*What is required*: Only the lines from the start of the data to the line containing "left wrist: (782, 408, -15)", both included, should be output, exactly and without pictures.

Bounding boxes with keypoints
-- Opening Marker --

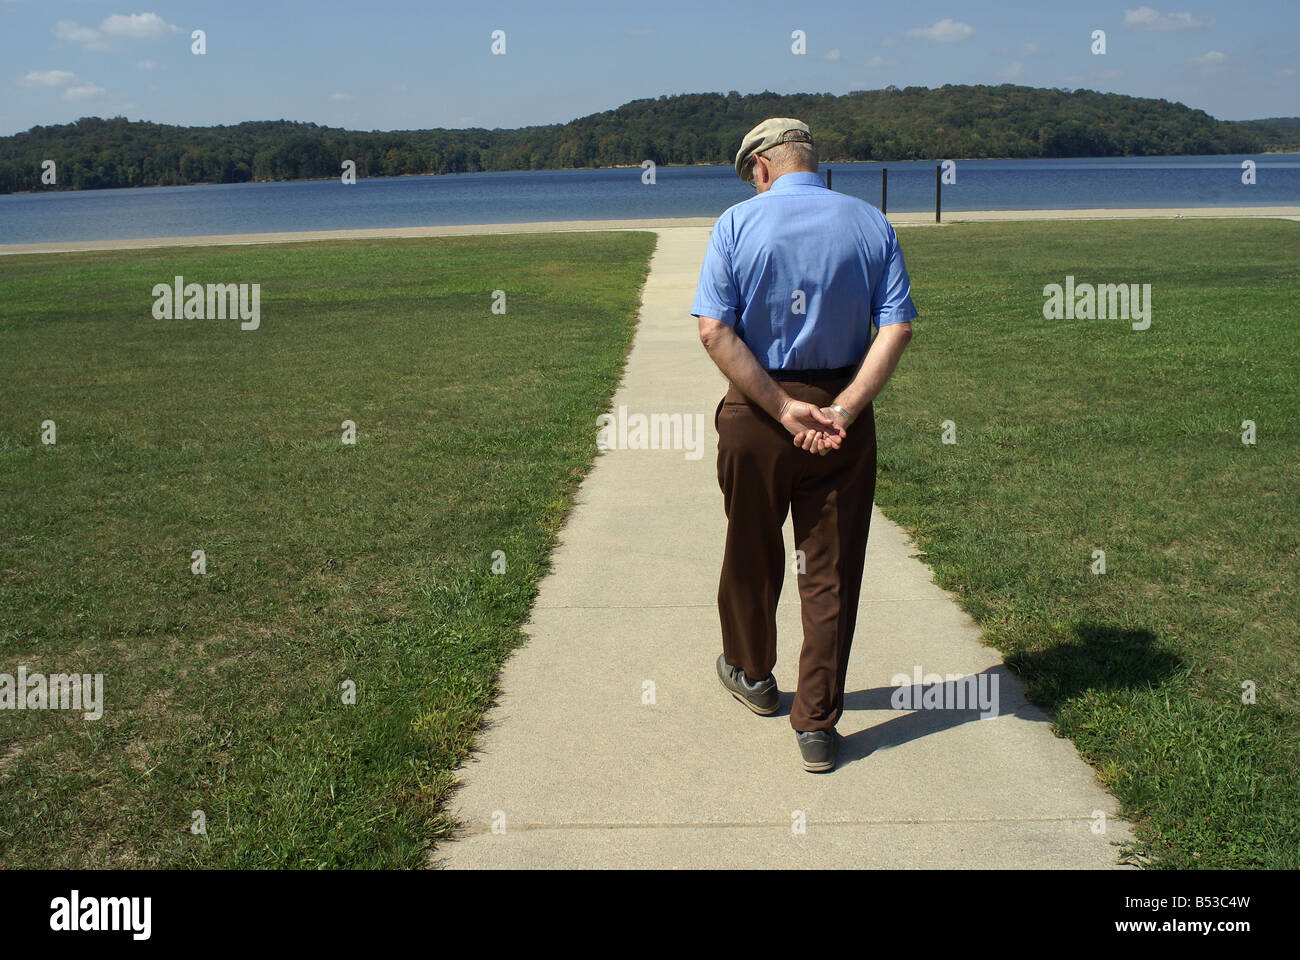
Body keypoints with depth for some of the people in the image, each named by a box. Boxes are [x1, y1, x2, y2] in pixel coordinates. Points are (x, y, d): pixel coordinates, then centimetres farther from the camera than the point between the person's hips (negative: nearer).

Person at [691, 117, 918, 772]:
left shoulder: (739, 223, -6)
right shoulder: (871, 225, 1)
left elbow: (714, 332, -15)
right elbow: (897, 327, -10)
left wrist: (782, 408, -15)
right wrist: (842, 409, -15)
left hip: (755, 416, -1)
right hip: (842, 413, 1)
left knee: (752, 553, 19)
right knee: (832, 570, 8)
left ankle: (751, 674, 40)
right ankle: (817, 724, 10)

-- Closing Marker --

*Written answer*:
Body keypoints with depth for some of the people in the image, each named by a box. Boxes are [x1, y1, x2, y2] in pixel coordinates. Points are (x, y, d): pixel coordinates, then centimetres farther from the camera than the point between the person's hips (negative: nearer).

Person at [691, 117, 918, 772]:
left shoulder: (739, 223, -6)
right shoulder: (871, 225, 1)
left elbow: (714, 332, -15)
right elbow: (897, 327, -10)
left wrist: (782, 408, -15)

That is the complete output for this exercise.